- Born: May 15, 1948 (age 78)
- Occupation: Actress
- Years active: 1952-1987

= Jeri Weil =

American actress

Jeri Weil (born May 15, 1948) is an American former child actress, widely known for her role as Judy Hensler in the classic television series Leave It to Beaver.

==Acting career==
Prior to her role on Leave It to Beaver, California-born Weil had appeared in two TV series and six films in uncredited roles, including on The Eddie Cantor Story as one of Cantor's daughters. In 1956 Weil appeared in an uncredited role as Linda Hutchins in the western movie The Fastest Gun Alive starring Glenn Ford.

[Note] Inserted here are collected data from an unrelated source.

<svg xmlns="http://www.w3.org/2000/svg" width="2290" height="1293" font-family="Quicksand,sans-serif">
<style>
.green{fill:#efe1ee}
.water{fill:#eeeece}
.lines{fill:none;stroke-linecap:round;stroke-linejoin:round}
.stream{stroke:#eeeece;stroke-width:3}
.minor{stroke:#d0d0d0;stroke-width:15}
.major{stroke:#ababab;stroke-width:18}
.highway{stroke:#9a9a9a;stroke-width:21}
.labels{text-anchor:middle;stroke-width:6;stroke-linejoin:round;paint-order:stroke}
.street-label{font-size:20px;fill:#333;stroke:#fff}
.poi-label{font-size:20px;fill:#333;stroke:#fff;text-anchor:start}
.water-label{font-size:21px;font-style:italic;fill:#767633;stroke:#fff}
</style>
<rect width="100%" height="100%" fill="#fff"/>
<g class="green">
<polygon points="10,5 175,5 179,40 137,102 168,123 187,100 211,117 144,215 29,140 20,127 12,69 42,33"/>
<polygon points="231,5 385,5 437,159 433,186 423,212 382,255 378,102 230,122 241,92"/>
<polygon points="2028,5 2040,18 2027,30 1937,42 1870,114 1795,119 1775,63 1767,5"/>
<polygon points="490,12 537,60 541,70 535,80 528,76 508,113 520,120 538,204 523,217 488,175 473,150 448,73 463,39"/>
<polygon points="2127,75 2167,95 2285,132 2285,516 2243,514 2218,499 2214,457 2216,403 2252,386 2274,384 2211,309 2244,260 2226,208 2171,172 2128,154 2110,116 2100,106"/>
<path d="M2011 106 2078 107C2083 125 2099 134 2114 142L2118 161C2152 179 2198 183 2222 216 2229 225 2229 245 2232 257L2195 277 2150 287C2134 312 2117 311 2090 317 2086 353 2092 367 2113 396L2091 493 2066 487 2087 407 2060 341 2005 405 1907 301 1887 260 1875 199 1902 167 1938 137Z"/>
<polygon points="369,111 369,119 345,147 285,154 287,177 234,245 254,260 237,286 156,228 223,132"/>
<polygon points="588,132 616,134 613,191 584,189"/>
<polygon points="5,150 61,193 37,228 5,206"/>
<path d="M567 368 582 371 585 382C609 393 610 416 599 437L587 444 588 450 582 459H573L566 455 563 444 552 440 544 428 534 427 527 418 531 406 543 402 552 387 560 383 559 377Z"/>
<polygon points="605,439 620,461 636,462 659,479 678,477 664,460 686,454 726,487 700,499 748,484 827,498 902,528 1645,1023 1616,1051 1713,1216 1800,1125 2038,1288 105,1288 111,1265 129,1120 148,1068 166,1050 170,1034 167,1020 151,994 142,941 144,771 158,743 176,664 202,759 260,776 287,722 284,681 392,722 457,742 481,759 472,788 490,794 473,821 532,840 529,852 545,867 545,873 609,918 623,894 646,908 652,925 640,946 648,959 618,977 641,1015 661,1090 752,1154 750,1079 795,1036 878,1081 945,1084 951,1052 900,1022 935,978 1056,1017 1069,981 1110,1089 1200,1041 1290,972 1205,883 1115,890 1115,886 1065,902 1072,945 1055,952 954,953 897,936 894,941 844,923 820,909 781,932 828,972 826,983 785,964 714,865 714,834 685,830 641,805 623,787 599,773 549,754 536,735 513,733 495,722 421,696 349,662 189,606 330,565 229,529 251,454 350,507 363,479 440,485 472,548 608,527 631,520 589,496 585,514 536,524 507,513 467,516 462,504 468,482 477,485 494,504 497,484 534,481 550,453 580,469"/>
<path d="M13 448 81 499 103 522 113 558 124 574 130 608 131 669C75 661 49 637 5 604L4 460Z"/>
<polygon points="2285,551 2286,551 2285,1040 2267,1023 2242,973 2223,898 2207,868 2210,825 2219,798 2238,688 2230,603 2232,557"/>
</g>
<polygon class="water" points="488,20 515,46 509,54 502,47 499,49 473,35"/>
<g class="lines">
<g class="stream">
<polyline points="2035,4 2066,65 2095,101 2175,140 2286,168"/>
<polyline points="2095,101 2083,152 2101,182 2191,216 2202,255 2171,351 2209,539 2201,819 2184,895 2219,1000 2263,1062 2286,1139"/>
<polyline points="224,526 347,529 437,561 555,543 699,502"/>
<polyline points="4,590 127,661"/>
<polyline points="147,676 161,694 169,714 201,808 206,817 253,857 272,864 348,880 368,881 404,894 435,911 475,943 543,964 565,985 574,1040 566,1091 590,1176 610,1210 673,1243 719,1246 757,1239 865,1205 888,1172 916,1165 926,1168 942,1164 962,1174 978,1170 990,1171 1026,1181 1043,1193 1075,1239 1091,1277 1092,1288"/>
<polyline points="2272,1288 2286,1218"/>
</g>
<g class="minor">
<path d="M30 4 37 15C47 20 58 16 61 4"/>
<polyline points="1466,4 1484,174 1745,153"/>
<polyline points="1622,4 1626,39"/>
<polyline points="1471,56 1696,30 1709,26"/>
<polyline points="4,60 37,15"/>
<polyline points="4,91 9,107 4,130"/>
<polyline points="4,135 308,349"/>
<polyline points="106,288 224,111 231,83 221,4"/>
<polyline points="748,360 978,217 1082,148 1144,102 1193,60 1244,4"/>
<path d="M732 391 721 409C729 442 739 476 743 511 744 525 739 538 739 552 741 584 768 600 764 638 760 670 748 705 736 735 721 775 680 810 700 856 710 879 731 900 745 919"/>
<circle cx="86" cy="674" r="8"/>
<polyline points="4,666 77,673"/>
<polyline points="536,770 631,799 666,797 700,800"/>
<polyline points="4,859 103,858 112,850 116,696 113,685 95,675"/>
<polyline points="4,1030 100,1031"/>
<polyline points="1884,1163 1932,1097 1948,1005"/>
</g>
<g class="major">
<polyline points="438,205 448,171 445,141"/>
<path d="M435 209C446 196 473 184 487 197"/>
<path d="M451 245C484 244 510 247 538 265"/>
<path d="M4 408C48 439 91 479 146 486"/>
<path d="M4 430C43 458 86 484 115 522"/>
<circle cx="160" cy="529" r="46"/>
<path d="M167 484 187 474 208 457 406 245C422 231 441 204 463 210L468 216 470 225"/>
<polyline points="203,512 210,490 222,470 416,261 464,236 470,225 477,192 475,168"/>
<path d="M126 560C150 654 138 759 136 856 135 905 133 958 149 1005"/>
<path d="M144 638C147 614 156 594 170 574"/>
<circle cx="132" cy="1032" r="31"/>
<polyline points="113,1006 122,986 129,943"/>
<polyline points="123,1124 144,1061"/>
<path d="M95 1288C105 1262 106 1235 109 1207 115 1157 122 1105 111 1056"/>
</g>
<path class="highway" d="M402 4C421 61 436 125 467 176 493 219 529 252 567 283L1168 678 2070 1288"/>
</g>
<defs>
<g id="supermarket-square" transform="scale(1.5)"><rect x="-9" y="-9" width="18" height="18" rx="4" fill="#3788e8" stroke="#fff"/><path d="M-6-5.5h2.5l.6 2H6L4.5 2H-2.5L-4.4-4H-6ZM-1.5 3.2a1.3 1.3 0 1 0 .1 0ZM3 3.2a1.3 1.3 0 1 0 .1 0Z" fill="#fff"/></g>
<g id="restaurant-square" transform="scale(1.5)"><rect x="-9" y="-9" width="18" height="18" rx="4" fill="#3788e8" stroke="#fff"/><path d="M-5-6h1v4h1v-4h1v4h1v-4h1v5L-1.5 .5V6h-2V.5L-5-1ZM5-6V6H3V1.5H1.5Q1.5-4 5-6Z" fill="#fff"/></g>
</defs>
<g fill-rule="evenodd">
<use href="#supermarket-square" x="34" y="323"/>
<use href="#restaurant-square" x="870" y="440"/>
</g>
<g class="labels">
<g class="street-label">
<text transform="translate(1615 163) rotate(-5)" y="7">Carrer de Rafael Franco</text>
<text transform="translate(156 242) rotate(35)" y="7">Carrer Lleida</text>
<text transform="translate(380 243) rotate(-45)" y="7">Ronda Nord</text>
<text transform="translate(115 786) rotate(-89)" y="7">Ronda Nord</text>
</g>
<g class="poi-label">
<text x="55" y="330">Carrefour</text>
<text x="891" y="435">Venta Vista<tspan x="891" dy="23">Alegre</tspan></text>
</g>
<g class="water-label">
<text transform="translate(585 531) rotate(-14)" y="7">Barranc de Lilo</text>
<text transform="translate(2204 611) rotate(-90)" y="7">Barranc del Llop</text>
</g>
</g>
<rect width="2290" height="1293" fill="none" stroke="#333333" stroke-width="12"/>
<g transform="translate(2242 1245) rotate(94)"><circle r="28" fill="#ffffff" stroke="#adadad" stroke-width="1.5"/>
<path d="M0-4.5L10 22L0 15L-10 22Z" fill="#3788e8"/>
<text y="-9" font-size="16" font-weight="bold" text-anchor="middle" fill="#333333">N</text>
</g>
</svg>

The role of Judy Hensler cast her as a classmate and nemesis of Theodore Cleaver ("The Beaver"). Including the show's pilot, Weil appeared in 31 of the 234 Leave It to Beaver episodes. Weil left the show in 1960 when the show's producers, concerned that she was going through puberty, wanted Weil to bind her breasts to conceal them.

In 1983, following a revival of the Leave It to Beaver series on television and film, Weil appeared on the Match Game-Hollywood Squares Hour as a game show participant / celebrity guest star. She reprised her role as Judy Hensler (Benton) in a single guest appearance on a 1987 episode of the revival series The New Leave it to Beaver.